Yasmin Hussein (b. London 1994) is an artist, educator and curator based in Brooklyn, NY. She holds a BA in both Fine Art and the History of Art & Visual Culture from the University of California, Santa Cruz. She has exhibited her work across the Bay Area and in New York and has worked with art institutions such as the deYoung Museum, Southern Exposure and Adobe Books & Arts Cooperative where she was the Gallery Director from 2018-2019.
Solo Exhibitions
2020
SWEET & LOW | Adobe Books Backroom Gallery, San Francisco, CA
2016
Soft Edges | Sesnon Underground, Santa Cruz, CA
2015
Home is Not a Place I’m From | Eduardo Carrillo Gallery, Santa Cruz, CA
Education
University of California, Santa Cruz 2016
B.A. Studio Art and the History of Art & Visual Culture
Professional Experience
Gallery Director, Adobe Books, Jul 2018 - Dec 2019
Gallery Assistant, Adobe Books, Jul 2016 - Jul 2018
Artist Mentor, Southern Exposure, Oct 2016 - May 2018
Intern, de Young Museum, Mar - Aug 2016
Select Group Exhibitions
2021
Volume 0, New York City, NY
Spring Art Festival, Terra Gallery, San Francisco, CA
2020
Local Love | Online Exhibit with MUSEPOP
2019
Co-op Show | Adobe Books Backroom Gallery, San Francisco, CA
2018
Boxed In | Open Windows Cooperative, San Francisco, CA
What is Free | Incline Gallery, San Francisco, CA
2017
Art Shop | Adobe Books, San Francisco, CA
2016
Artists Choice | SFWA | San Francisco, CA
BE GOOD | Lois Lambert Gallery | Santa Monica, CA
Fragments | Art Research Office | Santa Cruz, CA
No Regards | Hands Down Gallery | San Francisco, CA
Sanctuary | Bridge Gallery | Santa Cruz, CA
Pancakes & Booze | Minna Gallery | San Francisco, CA
2015
Desert Hearts Music Festival | Los Coyotes Indian Reservation, CA
Pancakes & Booze | Minna Gallery | San Francisco, CA
Politicized Minds | Art Bar | Santa Cruz, CA
Artist Statement:
Yasmin Hussein melds kitsch with her woodworking and metal fabrication practices to deconstruct gender norms and address gendered tensions that segregate these fields.
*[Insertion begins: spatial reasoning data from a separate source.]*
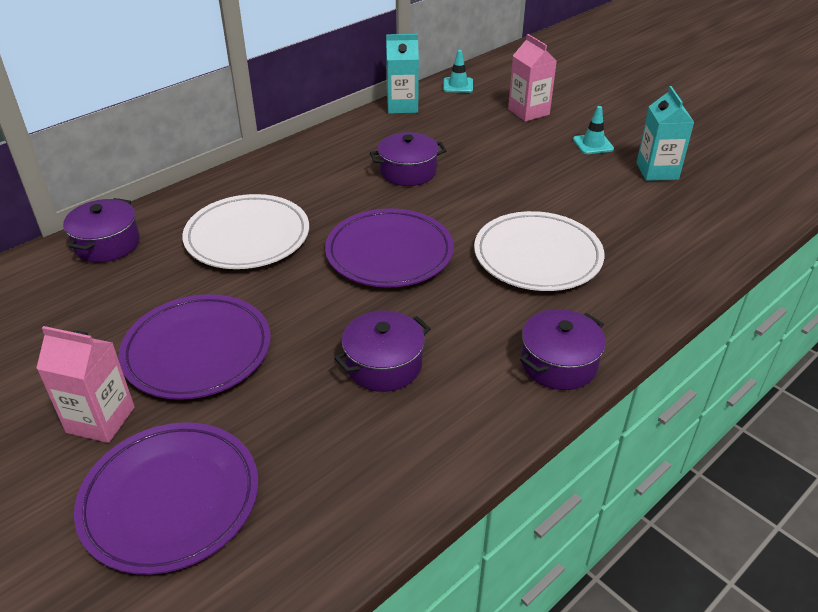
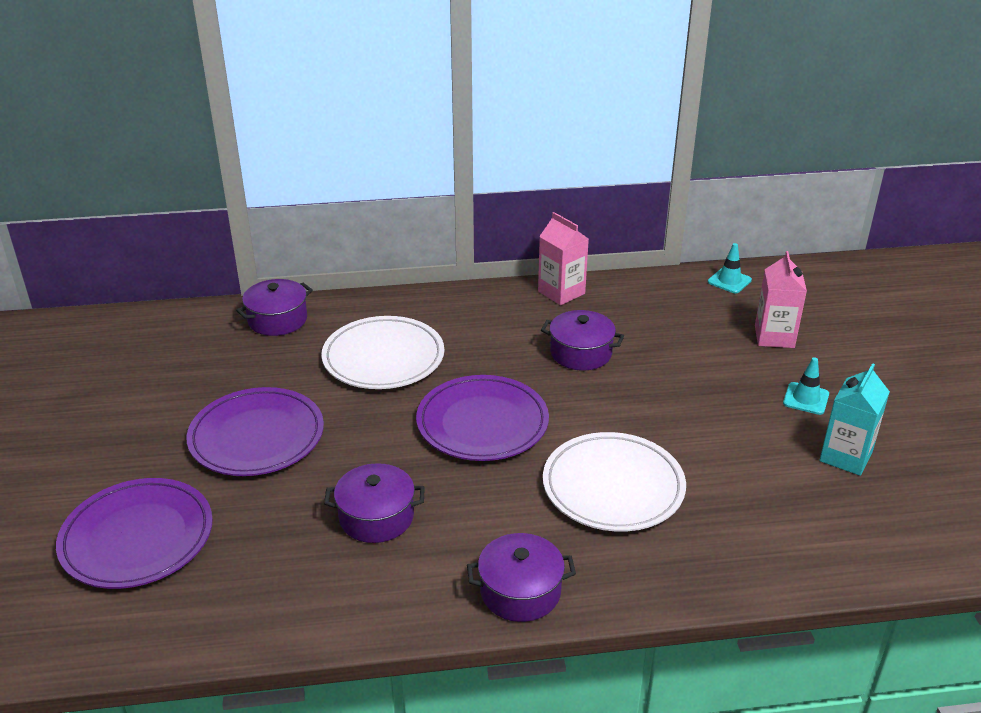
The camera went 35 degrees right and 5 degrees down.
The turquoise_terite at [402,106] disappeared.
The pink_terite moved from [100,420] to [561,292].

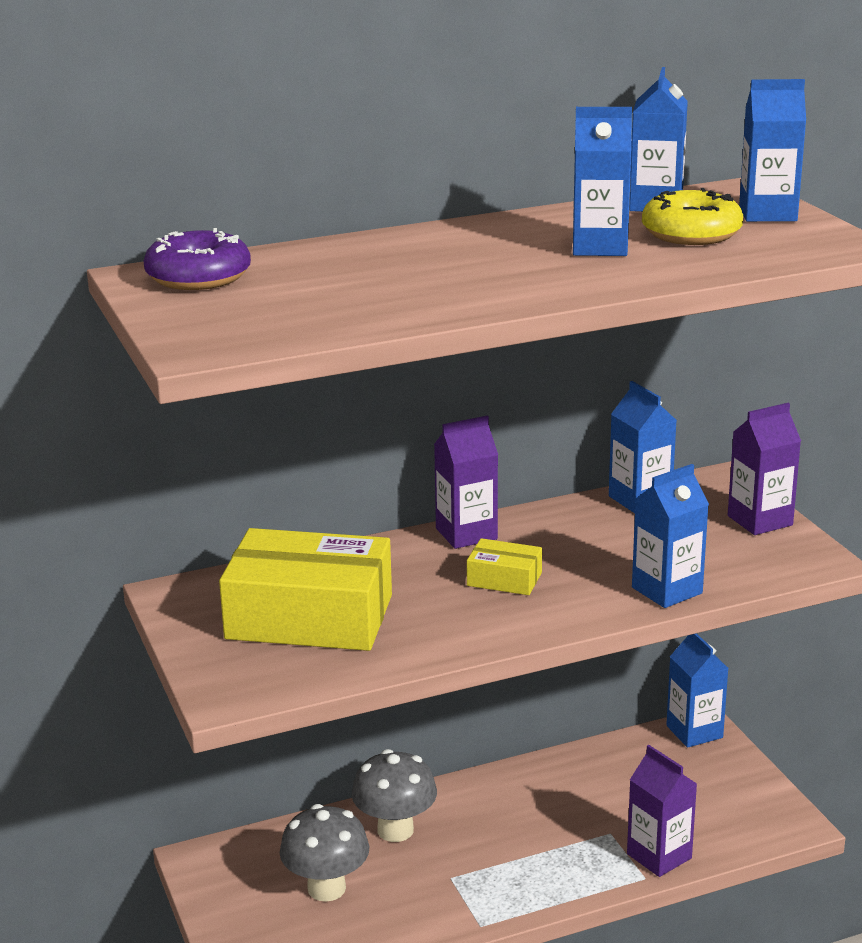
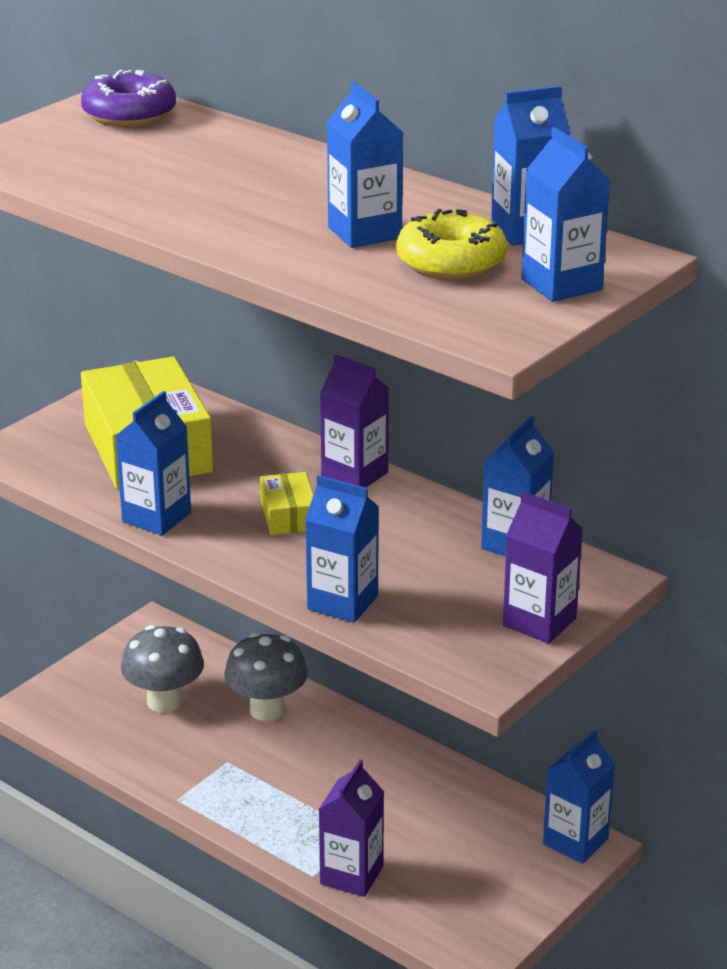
The camera went 60 degrees right and 5 degrees up.
The blue_terite at [156,517] appeared.

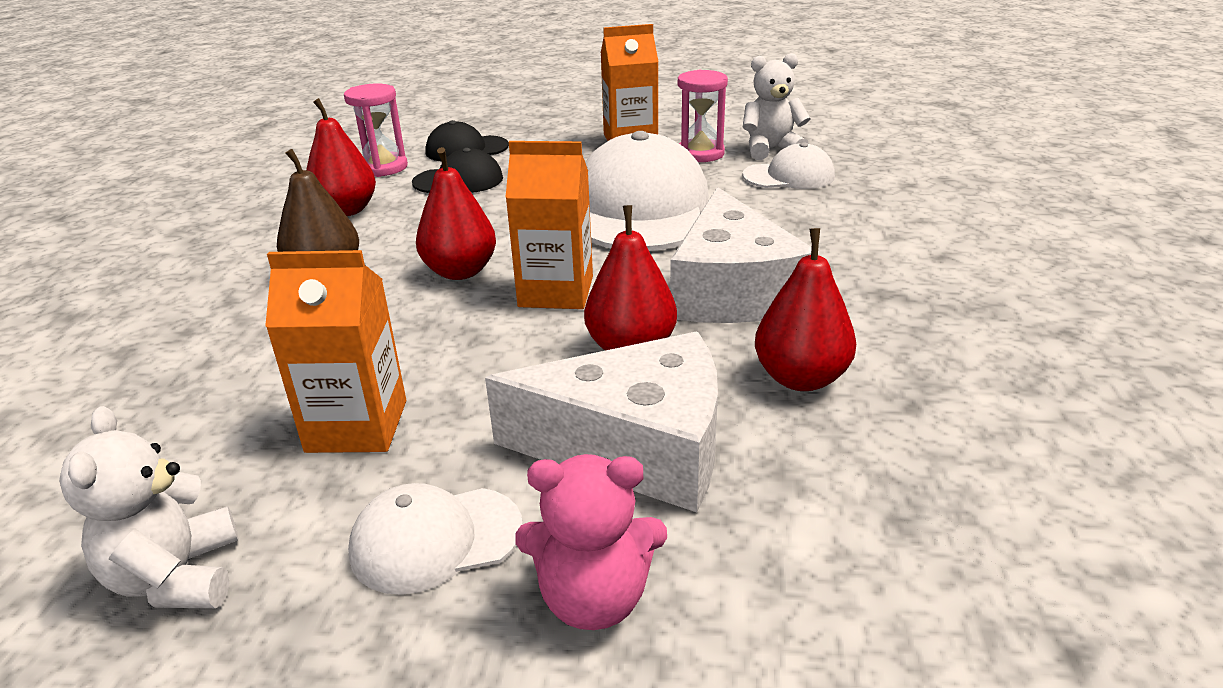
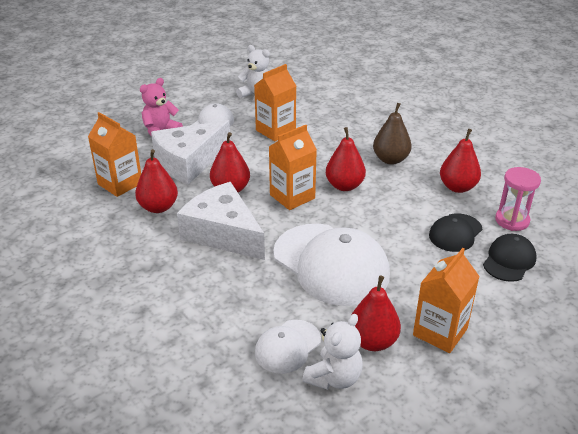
The camera went 135 degrees right and 5 degrees up.
The orange_terite at [120,183] appeared.
The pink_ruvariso at [700,154] was replaced by the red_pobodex at [372,341].

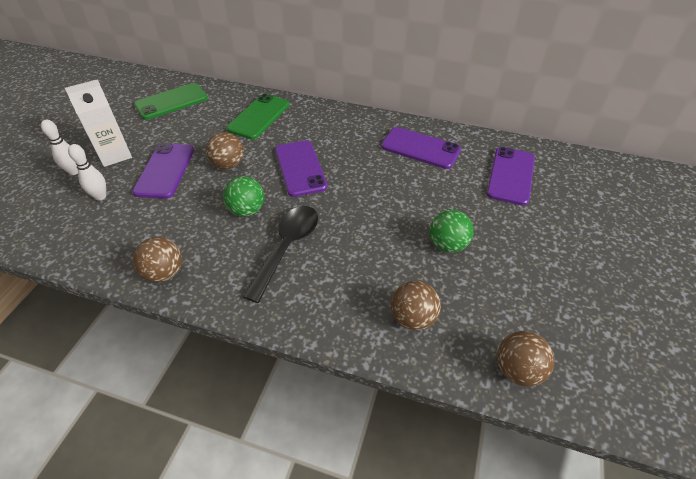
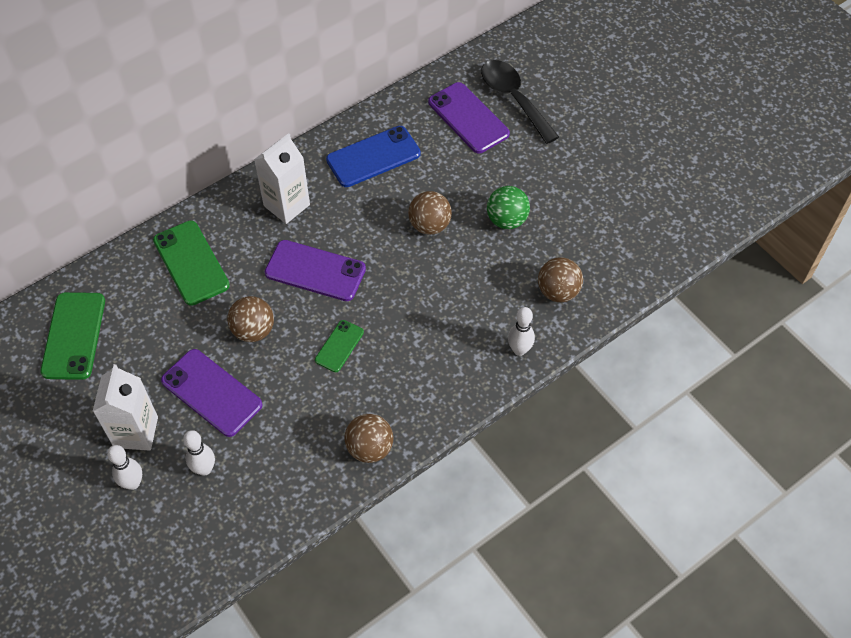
The camera went 55 degrees left and 10 degrees up.
The white_terite at [286,205] appeared.
The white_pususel at [519,350] appeared.
The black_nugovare moved from [287,248] to [514,99].
The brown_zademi moved from [517,370] to [429,225].
The green_zademi at [246,210] was replaced by the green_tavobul at [339,346].
The purple_tavobul at [420,148] became the blue_tavobul at [373,157].

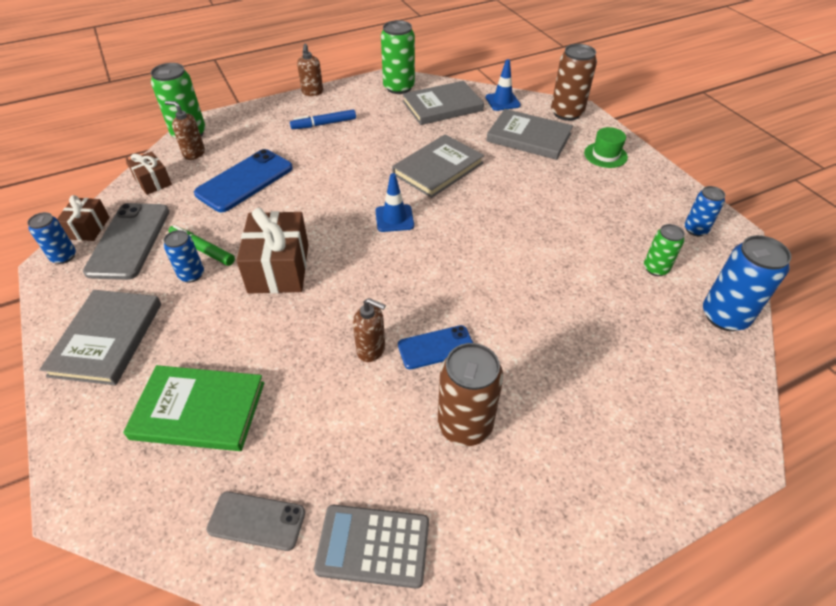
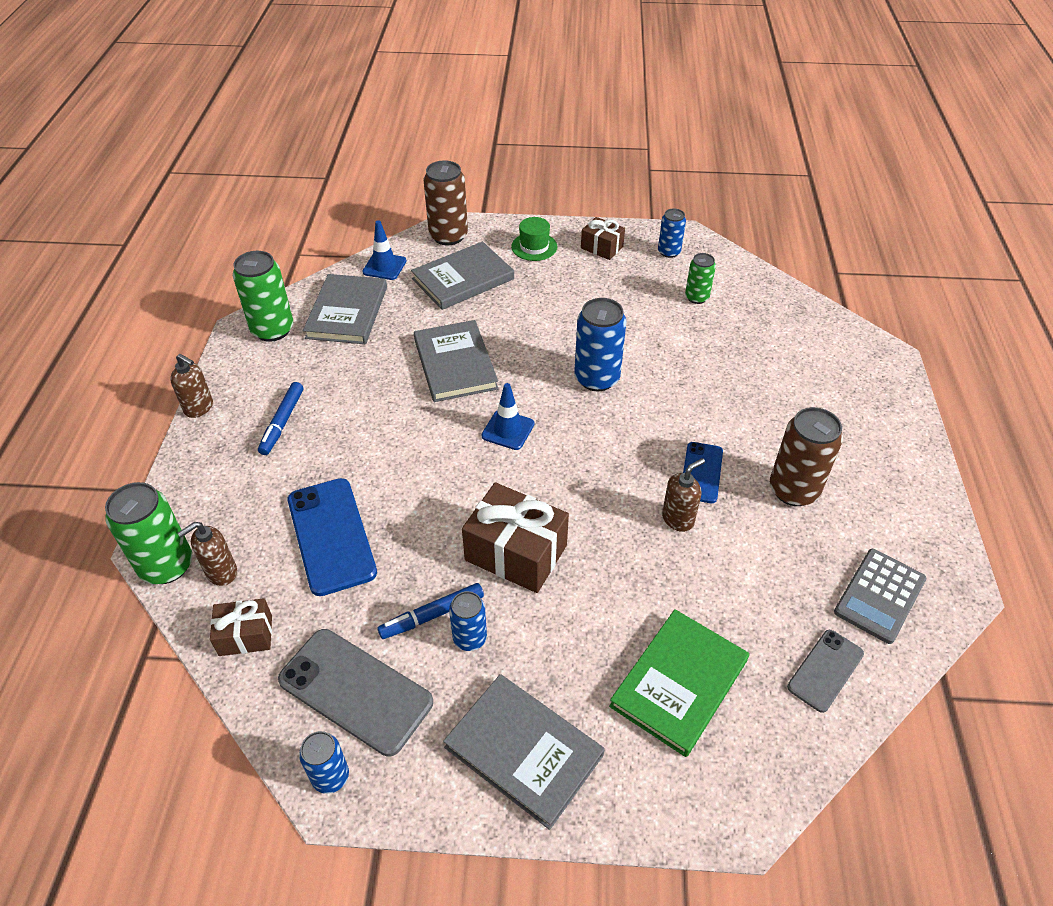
The camera went 60 degrees left and 0 degrees up.
The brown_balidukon moved from [88,228] to [602,247].
The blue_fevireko moved from [724,316] to [597,378].
The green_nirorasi at [202,249] became the blue_nirorasi at [432,615].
She aims to blur the line between ‘craft art’ and ‘high art’ by incorporating everyday materials from craft and hardware stores in her paintings and sculptures. As a gender fluid, mixed race, first-generation immigrant, Yasmin is affected by the many multiplicities of identity and explores such in her work through the juxtaposition of specific materials and processes. She is focused on the inherent gendering of creative processes that has historically separated ‘domestic’ practices from construction, labor and what can be considered ‘high art.’ In using commonplace materials and processes that are relatable and recognizable, she creates abstract work that is easily accessible to audiences spanning all ages, identities and backgrounds.
Yasmin is influenced by the work of Alberto Burri, Womanhouse, the Pattern and Decoration movement of the 1970s and Dadaism, but also finds inspiration in her career as an Arts Educator for children and youth. Through the use of tactile materials, bright colors and patterns her work evokes a childlike nostalgia that encourages the kind of raw and uninhibited imagination many people can remember from their childhood. Her work is feeling-based, material-driven and process-oriented, often directed by her own struggles with depression, anxiety and trauma. She creates as a means of managing her own mental health while also addressing the importance of mental health to others. She is interested in the assigned associations connected to certain materials and how they can be appropriated to ignite intimate feelings and memories. Her pieces and installations function as portals that transport viewers into their inner worlds where they can feel safe to explore their own feelings.